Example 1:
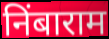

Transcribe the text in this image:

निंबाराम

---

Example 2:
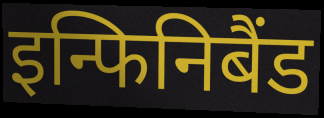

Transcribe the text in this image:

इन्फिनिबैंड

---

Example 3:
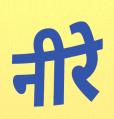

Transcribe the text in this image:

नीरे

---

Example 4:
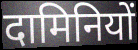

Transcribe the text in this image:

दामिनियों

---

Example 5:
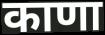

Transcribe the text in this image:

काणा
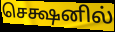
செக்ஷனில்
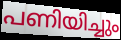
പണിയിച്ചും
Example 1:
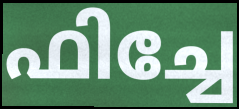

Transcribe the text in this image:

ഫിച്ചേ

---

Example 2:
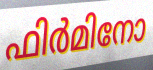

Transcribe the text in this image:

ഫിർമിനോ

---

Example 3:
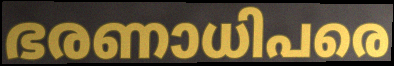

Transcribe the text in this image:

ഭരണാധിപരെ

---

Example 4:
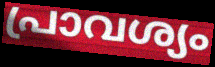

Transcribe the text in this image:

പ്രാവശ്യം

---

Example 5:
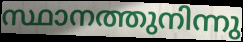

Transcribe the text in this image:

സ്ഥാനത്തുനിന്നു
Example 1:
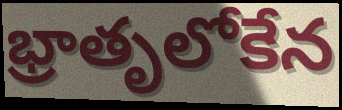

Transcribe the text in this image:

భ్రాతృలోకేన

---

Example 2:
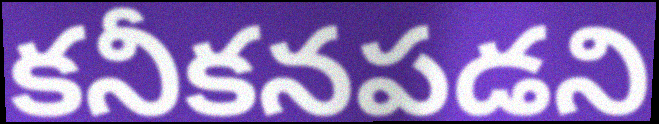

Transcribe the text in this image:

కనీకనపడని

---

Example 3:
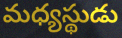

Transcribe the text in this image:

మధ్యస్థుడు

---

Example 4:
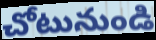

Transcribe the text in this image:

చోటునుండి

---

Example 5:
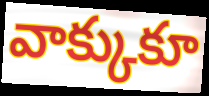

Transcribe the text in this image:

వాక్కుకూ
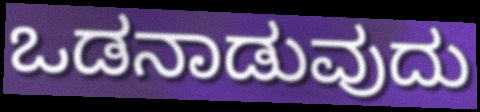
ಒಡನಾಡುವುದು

********************

- Exercise brief: Please retype the data exactly, but do not carry over any picture.

- Written answer:
Example 1:

Transcribe the text in this image:

निंबाराम

---

Example 2:

Transcribe the text in this image:

इन्फिनिबैंड

---

Example 3:

Transcribe the text in this image:

नीरे

---

Example 4:

Transcribe the text in this image:

दामिनियों

---

Example 5:

Transcribe the text in this image:

काणा
செக்ஷனில்
പണിയിച്ചും
Example 1:

Transcribe the text in this image:

ഫിച്ചേ

---

Example 2:

Transcribe the text in this image:

ഫിർമിനോ

---

Example 3:

Transcribe the text in this image:

ഭരണാധിപരെ

---

Example 4:

Transcribe the text in this image:

പ്രാവശ്യം

---

Example 5:

Transcribe the text in this image:

സ്ഥാനത്തുനിന്നു
Example 1:

Transcribe the text in this image:

భ్రాతృలోకేన

---

Example 2:

Transcribe the text in this image:

కనీకనపడని

---

Example 3:

Transcribe the text in this image:

మధ్యస్థుడు

---

Example 4:

Transcribe the text in this image:

చోటునుండి

---

Example 5:

Transcribe the text in this image:

వాక్కుకూ
ಒಡನಾಡುವುದು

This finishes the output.